## Requirement
Reproduce each entry below exactly, without omitting any.

Stored data entries
◇ ◇ ◇ ◇ ◇ ◇ ◇
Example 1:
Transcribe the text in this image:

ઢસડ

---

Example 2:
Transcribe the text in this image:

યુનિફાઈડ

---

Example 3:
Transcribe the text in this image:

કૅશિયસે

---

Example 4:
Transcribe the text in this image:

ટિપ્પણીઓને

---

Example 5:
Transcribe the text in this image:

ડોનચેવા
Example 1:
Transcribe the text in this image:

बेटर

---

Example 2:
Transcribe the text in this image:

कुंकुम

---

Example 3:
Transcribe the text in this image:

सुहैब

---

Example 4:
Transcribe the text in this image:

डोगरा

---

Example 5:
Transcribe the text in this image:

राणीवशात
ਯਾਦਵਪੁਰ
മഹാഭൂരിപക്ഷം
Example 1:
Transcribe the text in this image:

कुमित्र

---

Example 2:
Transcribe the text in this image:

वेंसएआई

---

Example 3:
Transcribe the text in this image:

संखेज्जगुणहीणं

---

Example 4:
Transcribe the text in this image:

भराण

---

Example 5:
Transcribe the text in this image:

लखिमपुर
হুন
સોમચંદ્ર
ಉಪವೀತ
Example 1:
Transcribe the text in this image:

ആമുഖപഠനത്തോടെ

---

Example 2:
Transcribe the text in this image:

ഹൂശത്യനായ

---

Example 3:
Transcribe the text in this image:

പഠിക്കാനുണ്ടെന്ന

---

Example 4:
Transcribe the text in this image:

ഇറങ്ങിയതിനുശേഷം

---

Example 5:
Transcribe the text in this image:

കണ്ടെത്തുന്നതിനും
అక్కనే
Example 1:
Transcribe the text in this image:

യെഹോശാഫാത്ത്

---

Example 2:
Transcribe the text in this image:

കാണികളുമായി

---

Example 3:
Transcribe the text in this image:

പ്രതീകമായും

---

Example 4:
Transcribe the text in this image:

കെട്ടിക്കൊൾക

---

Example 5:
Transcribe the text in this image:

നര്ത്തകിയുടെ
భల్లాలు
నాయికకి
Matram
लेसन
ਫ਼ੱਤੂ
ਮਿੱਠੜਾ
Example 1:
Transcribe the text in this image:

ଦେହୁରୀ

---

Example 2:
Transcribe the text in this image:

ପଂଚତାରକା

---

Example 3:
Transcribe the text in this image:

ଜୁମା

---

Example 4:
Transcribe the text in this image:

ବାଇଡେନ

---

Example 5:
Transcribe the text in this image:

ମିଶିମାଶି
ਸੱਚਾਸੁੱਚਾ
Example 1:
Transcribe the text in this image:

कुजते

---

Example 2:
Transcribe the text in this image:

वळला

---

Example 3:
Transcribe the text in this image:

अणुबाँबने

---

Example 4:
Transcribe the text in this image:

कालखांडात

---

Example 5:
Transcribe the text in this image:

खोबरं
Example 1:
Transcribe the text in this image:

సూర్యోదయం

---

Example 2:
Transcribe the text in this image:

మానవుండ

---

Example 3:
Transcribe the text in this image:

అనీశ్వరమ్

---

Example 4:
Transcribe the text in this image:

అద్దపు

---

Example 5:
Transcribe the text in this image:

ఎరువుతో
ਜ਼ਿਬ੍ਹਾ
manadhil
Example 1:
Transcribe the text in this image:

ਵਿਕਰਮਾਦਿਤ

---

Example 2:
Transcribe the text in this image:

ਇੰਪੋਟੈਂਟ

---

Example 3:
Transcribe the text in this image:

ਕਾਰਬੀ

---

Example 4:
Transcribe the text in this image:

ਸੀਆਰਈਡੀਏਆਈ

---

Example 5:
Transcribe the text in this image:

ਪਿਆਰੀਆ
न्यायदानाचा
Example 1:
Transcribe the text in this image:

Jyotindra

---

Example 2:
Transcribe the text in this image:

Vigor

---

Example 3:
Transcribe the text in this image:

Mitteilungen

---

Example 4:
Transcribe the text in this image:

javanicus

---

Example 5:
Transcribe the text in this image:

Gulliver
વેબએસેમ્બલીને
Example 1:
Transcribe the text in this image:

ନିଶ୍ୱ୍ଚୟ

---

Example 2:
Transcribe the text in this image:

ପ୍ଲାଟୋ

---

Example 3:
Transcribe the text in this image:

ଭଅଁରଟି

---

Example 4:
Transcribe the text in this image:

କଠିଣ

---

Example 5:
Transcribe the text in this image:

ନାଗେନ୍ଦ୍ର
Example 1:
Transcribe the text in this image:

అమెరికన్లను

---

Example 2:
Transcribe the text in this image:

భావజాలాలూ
◇ ◇ ◇ ◇ ◇ ◇ ◇
## Result below
Example 1:
Transcribe the text in this image:

ઢસડ

---

Example 2:
Transcribe the text in this image:

યુનિફાઈડ

---

Example 3:
Transcribe the text in this image:

કૅશિયસે

---

Example 4:
Transcribe the text in this image:

ટિપ્પણીઓને

---

Example 5:
Transcribe the text in this image:

ડોનચેવા
Example 1:
Transcribe the text in this image:

बेटर

---

Example 2:
Transcribe the text in this image:

कुंकुम

---

Example 3:
Transcribe the text in this image:

सुहैब

---

Example 4:
Transcribe the text in this image:

डोगरा

---

Example 5:
Transcribe the text in this image:

राणीवशात
ਯਾਦਵਪੁਰ
മഹാഭൂരിപക്ഷം
Example 1:
Transcribe the text in this image:

कुमित्र

---

Example 2:
Transcribe the text in this image:

वेंसएआई

---

Example 3:
Transcribe the text in this image:

संखेज्जगुणहीणं

---

Example 4:
Transcribe the text in this image:

भराण

---

Example 5:
Transcribe the text in this image:

लखिमपुर
হুন
સોમચંદ્ર
ಉಪವೀತ
Example 1:
Transcribe the text in this image:

ആമുഖപഠനത്തോടെ

---

Example 2:
Transcribe the text in this image:

ഹൂശത്യനായ

---

Example 3:
Transcribe the text in this image:

പഠിക്കാനുണ്ടെന്ന

---

Example 4:
Transcribe the text in this image:

ഇറങ്ങിയതിനുശേഷം

---

Example 5:
Transcribe the text in this image:

കണ്ടെത്തുന്നതിനും
అక్కనే
Example 1:
Transcribe the text in this image:

യെഹോശാഫാത്ത്

---

Example 2:
Transcribe the text in this image:

കാണികളുമായി

---

Example 3:
Transcribe the text in this image:

പ്രതീകമായും

---

Example 4:
Transcribe the text in this image:

കെട്ടിക്കൊൾക

---

Example 5:
Transcribe the text in this image:

നര്ത്തകിയുടെ
భల్లాలు
నాయికకి
Matram
लेसन
ਫ਼ੱਤੂ
ਮਿੱਠੜਾ
Example 1:
Transcribe the text in this image:

ଦେହୁରୀ

---

Example 2:
Transcribe the text in this image:

ପଂଚତାରକା

---

Example 3:
Transcribe the text in this image:

ଜୁମା

---

Example 4:
Transcribe the text in this image:

ବାଇଡେନ

---

Example 5:
Transcribe the text in this image:

ମିଶିମାଶି
ਸੱਚਾਸੁੱਚਾ
Example 1:
Transcribe the text in this image:

कुजते

---

Example 2:
Transcribe the text in this image:

वळला

---

Example 3:
Transcribe the text in this image:

अणुबाँबने

---

Example 4:
Transcribe the text in this image:

कालखांडात

---

Example 5:
Transcribe the text in this image:

खोबरं
Example 1:
Transcribe the text in this image:

సూర్యోదయం

---

Example 2:
Transcribe the text in this image:

మానవుండ

---

Example 3:
Transcribe the text in this image:

అనీశ్వరమ్

---

Example 4:
Transcribe the text in this image:

అద్దపు

---

Example 5:
Transcribe the text in this image:

ఎరువుతో
ਜ਼ਿਬ੍ਹਾ
manadhil
Example 1:
Transcribe the text in this image:

ਵਿਕਰਮਾਦਿਤ

---

Example 2:
Transcribe the text in this image:

ਇੰਪੋਟੈਂਟ

---

Example 3:
Transcribe the text in this image:

ਕਾਰਬੀ

---

Example 4:
Transcribe the text in this image:

ਸੀਆਰਈਡੀਏਆਈ

---

Example 5:
Transcribe the text in this image:

ਪਿਆਰੀਆ
न्यायदानाचा
Example 1:
Transcribe the text in this image:

Jyotindra

---

Example 2:
Transcribe the text in this image:

Vigor

---

Example 3:
Transcribe the text in this image:

Mitteilungen

---

Example 4:
Transcribe the text in this image:

javanicus

---

Example 5:
Transcribe the text in this image:

Gulliver
વેબએસેમ્બલીને
Example 1:
Transcribe the text in this image:

ନିଶ୍ୱ୍ଚୟ

---

Example 2:
Transcribe the text in this image:

ପ୍ଲାଟୋ

---

Example 3:
Transcribe the text in this image:

ଭଅଁରଟି

---

Example 4:
Transcribe the text in this image:

କଠିଣ

---

Example 5:
Transcribe the text in this image:

ନାଗେନ୍ଦ୍ର
Example 1:
Transcribe the text in this image:

అమెరికన్లను

---

Example 2:
Transcribe the text in this image:

భావజాలాలూ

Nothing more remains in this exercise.